(Input for this task begins)

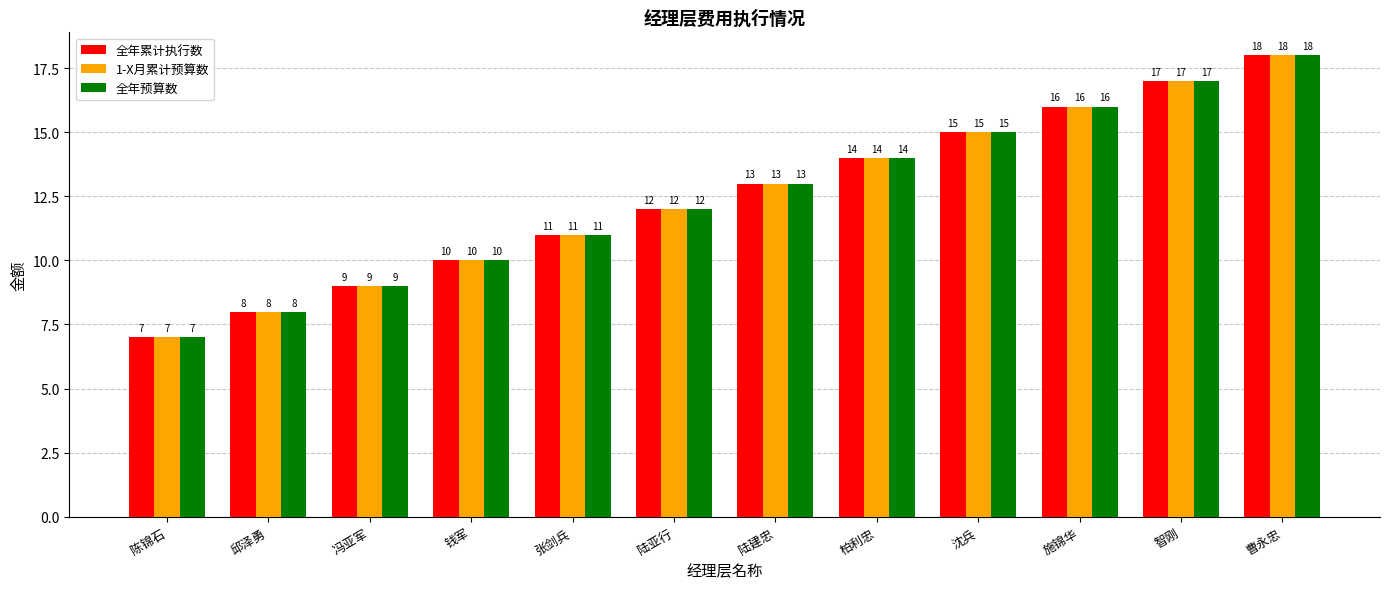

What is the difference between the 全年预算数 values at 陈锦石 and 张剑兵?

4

(Input for this task ends)
(Input for this task begins)

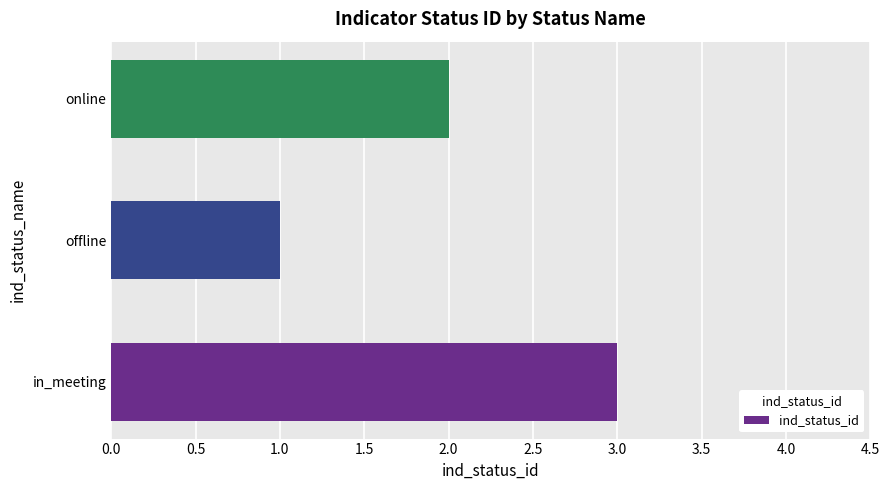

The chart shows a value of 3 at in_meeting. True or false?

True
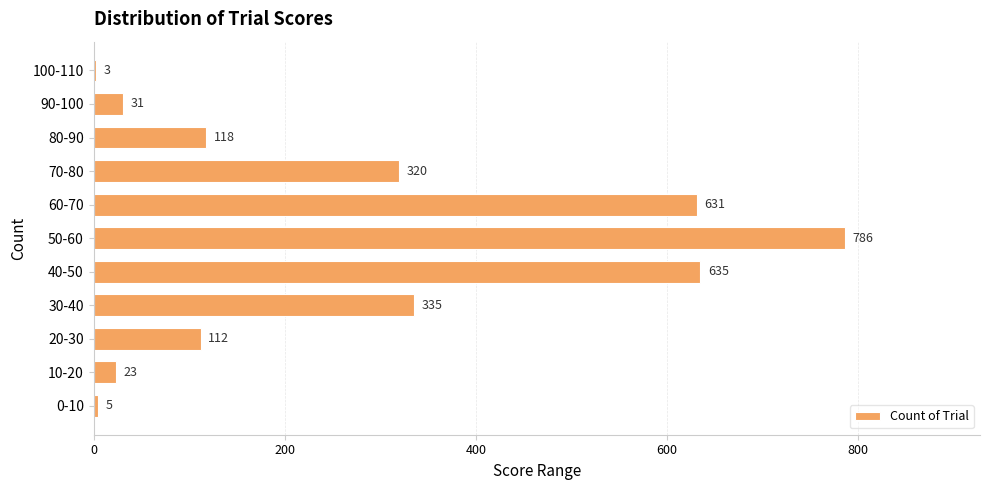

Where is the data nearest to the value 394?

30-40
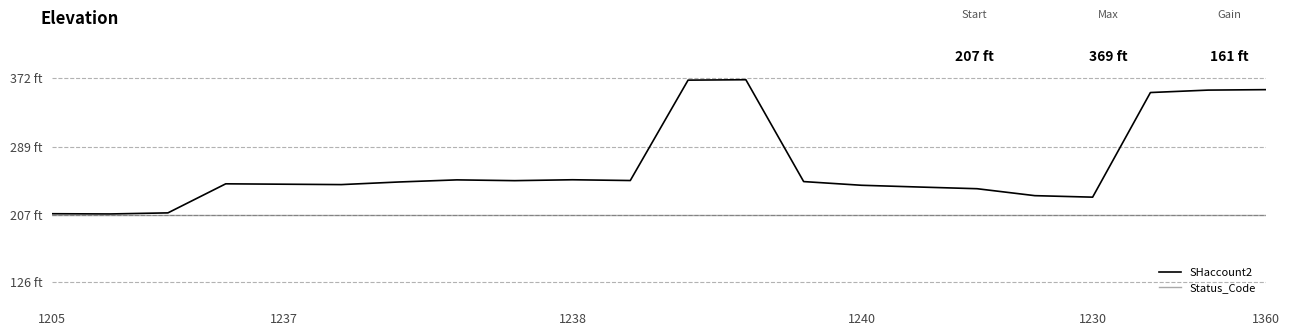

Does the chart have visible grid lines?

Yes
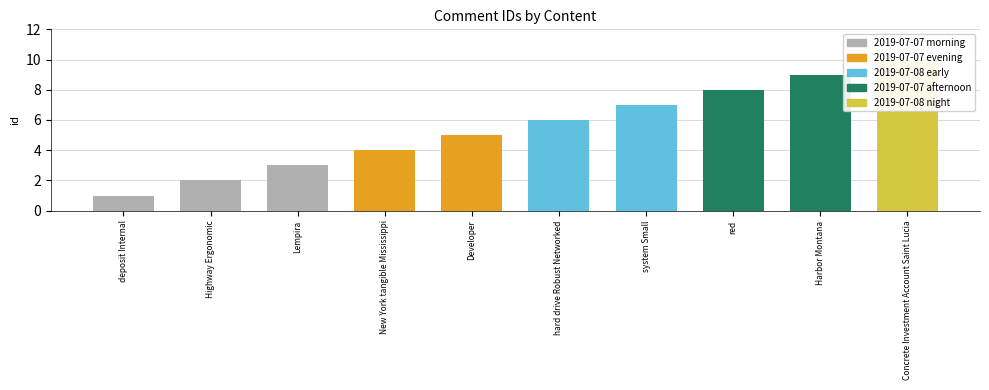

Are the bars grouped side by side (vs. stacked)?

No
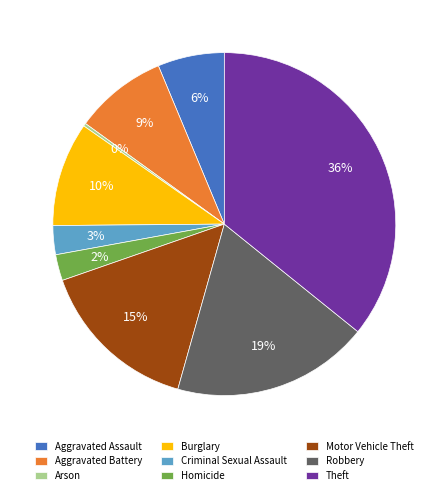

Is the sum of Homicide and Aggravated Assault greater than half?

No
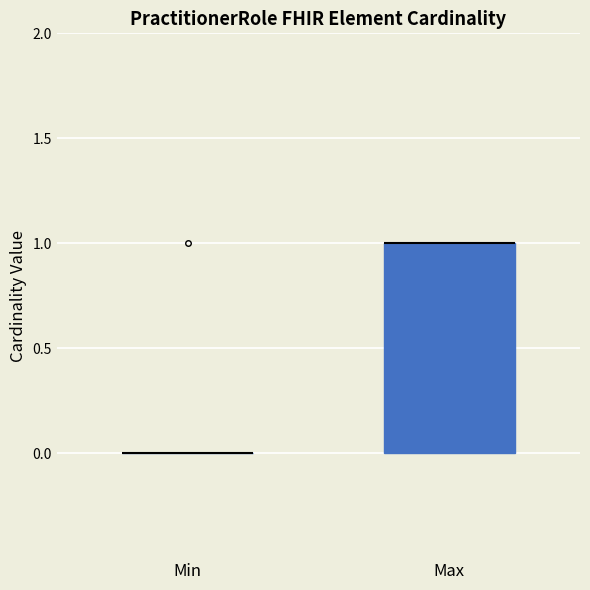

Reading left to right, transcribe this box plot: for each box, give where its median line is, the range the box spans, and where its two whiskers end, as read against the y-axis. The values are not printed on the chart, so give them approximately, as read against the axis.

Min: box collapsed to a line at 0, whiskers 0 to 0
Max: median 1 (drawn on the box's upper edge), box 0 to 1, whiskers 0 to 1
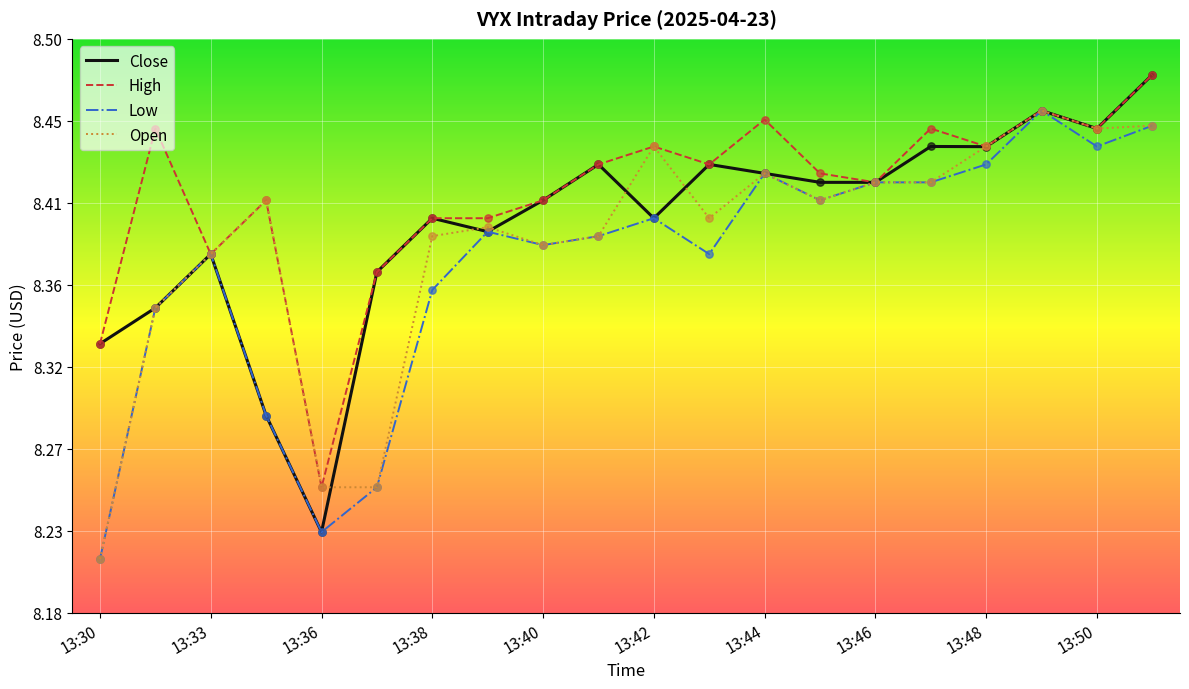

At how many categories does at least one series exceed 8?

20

(Input for this task ends)

Task — Gather every line in the entries above that contains the word "median", and copy each one in full.

Output of the exercise —
Reading left to right, transcribe this box plot: for each box, give where its median line is, the range the box spans, and where its two whiskers end, as read against the y-axis. The values are not printed on the chart, so give them approximately, as read against the axis.
Max: median 1 (drawn on the box's upper edge), box 0 to 1, whiskers 0 to 1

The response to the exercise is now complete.